Even where there are hospitals (and in many places there aren't) a mother who has a baby is pushed out of the hospital one hour after delivery. At which point she begins a long painful walk—more of a shuffle really—all the way home. Most maternal deaths in the world could be prevented with even the bare minimum of the medical advances we have here.
My dream is that one day a mother in the developing world will be able to bring her child in for a vaccination and right there have gynecological care and screening for things like cervical cancer (a huge preventable killer).
I know. It's a long walk to get from here to there. And the most intimidating part of it is taking the first step. Opening ourselves to an encounter with sorrow that seems bigger than we are. But those who face that fear like this young Seattle student have life changing stories to tell.
I'm in awe of that young woman. In awe of her COURAGE. And her love. She took what she saw and heard in Kolkata (formerly Calcutta) to heart, knowing she would help however she could. And then she shared what she experienced with the rest of us through the medium of her art. (That was her art, you saw.)
And that's really all my husband and I are trying to do with our Foundation.
We've seen and heard and read some things we simply can't forget. And so we have to do whatever we can to try to help.
Will it make a difference?
Well, some very experienced people like the World Health Organization, and UNICEF and medical experts who have been at this longer than we have seem to think it will. But we'll never know unless we try. In any case, I will remain encouraged and buoyed by the example of this group, the Washington Women's Foundation. And I will be ever inspired by the image of that African mother walking for days to get her children their measles shots. A growing body of research says that she—(not unlike you) is fully capable of lifting up the quality of life of her family, of her village, and of the whole developing world given only half the chance.
If she just keeps walking, I suggested a moment ago that we try to quote, "put ourselves in her shoes for a while."
The truth is my most vivid memory of Africa after being there is that the women I saw there had no shoes. They did most of the work and most of the walking often with one baby strapped on their back in a goyu. And another baby in their belly. And all the while they went barefoot. (If you saw shoes at all, they were always on a man.) Well, you don't have to work too hard to imagine what the bottoms of their feet were like. And I think there might be a message in that for all of us. Having calluses on your feet is utterly human.
They can't keep you from walking, and they can't rob you of your soul, but there are few places worth going that you can get to on the strength of a callused heart.

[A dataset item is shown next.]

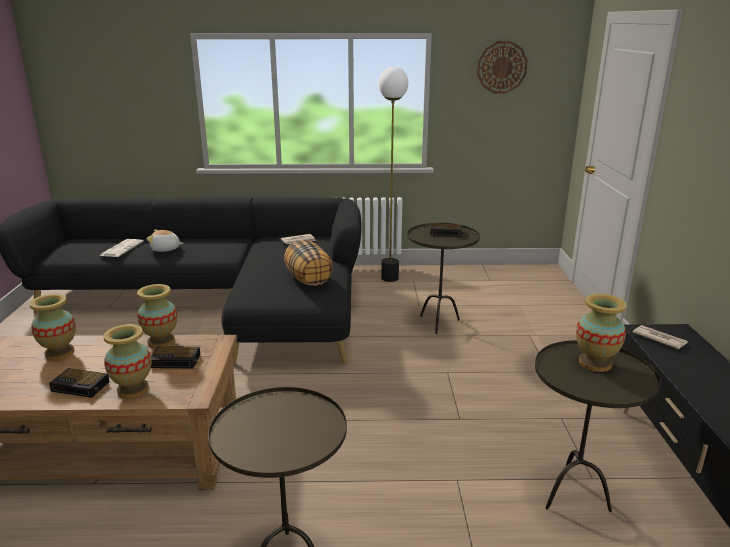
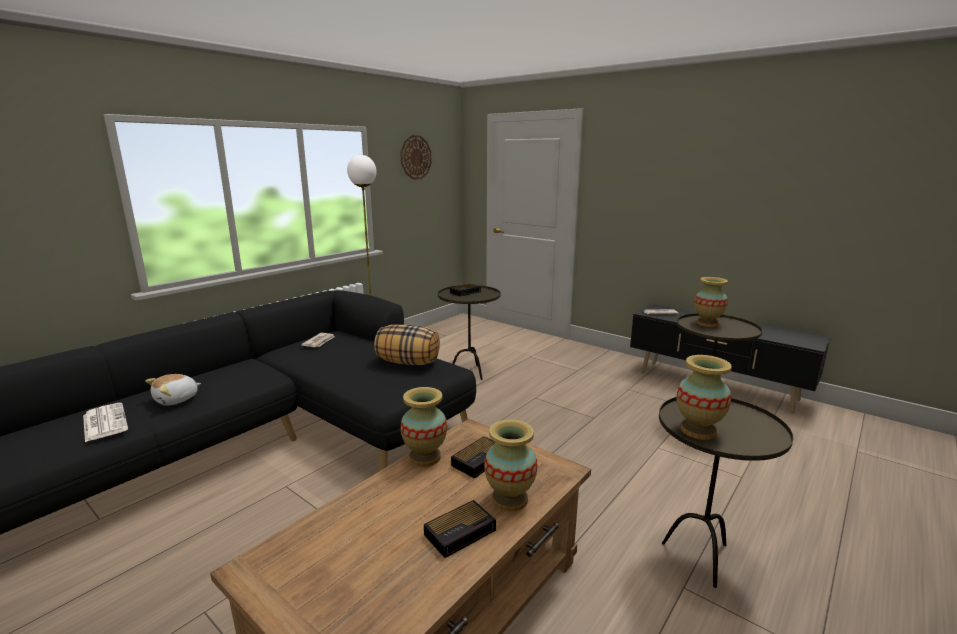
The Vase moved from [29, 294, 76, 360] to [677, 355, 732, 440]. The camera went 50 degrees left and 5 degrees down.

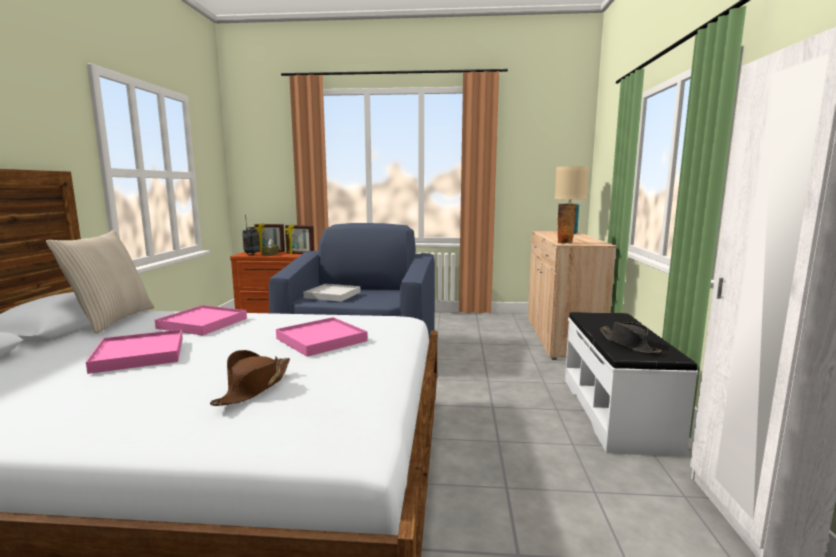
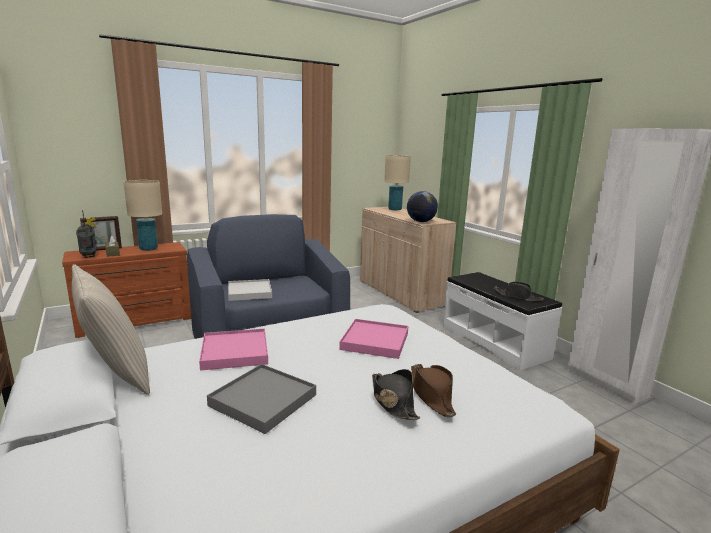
The Bilderrahmen at [285, 224, 314, 254] was replaced by the Tischlampe/beige at [124, 180, 162, 251]. The Tablett/rosa at [86, 329, 183, 374] became the Tablett/grau at [207, 364, 316, 434]. The Hut/schwarz at [372, 369, 420, 420] appeared. The Vase at [557, 204, 577, 244] was replaced by the Globus at [407, 191, 438, 222]. The camera went 35 degrees left and 5 degrees up.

So I agree with writer Parker Palmer when he says that, "Our culture's fearful obsession with results has sometimes led us to abandon the great objectives and settle for trivial and mediocre ends." He says, "as long as 'effectiveness' is the ultimate standard by which we judge our actions, we will act only toward ends we can be sure we will achieve." People who undertake projects of real breadth and depth are very unlikely to be "effective," since effectiveness is measured by short-term results.
Never mind the fact that such people may be creating cultural legacies by their failures. When I think of great works we are called to in our lives, works we avoid at peril of our souls, I think of works in which we cannot possibly be effective.
Things such as loving other people, opposing injustice, comforting the grieving, bringing an end to war. There can be no effectiveness—and I would add guarantees—in these tasks. There is only the commitment to work away at them.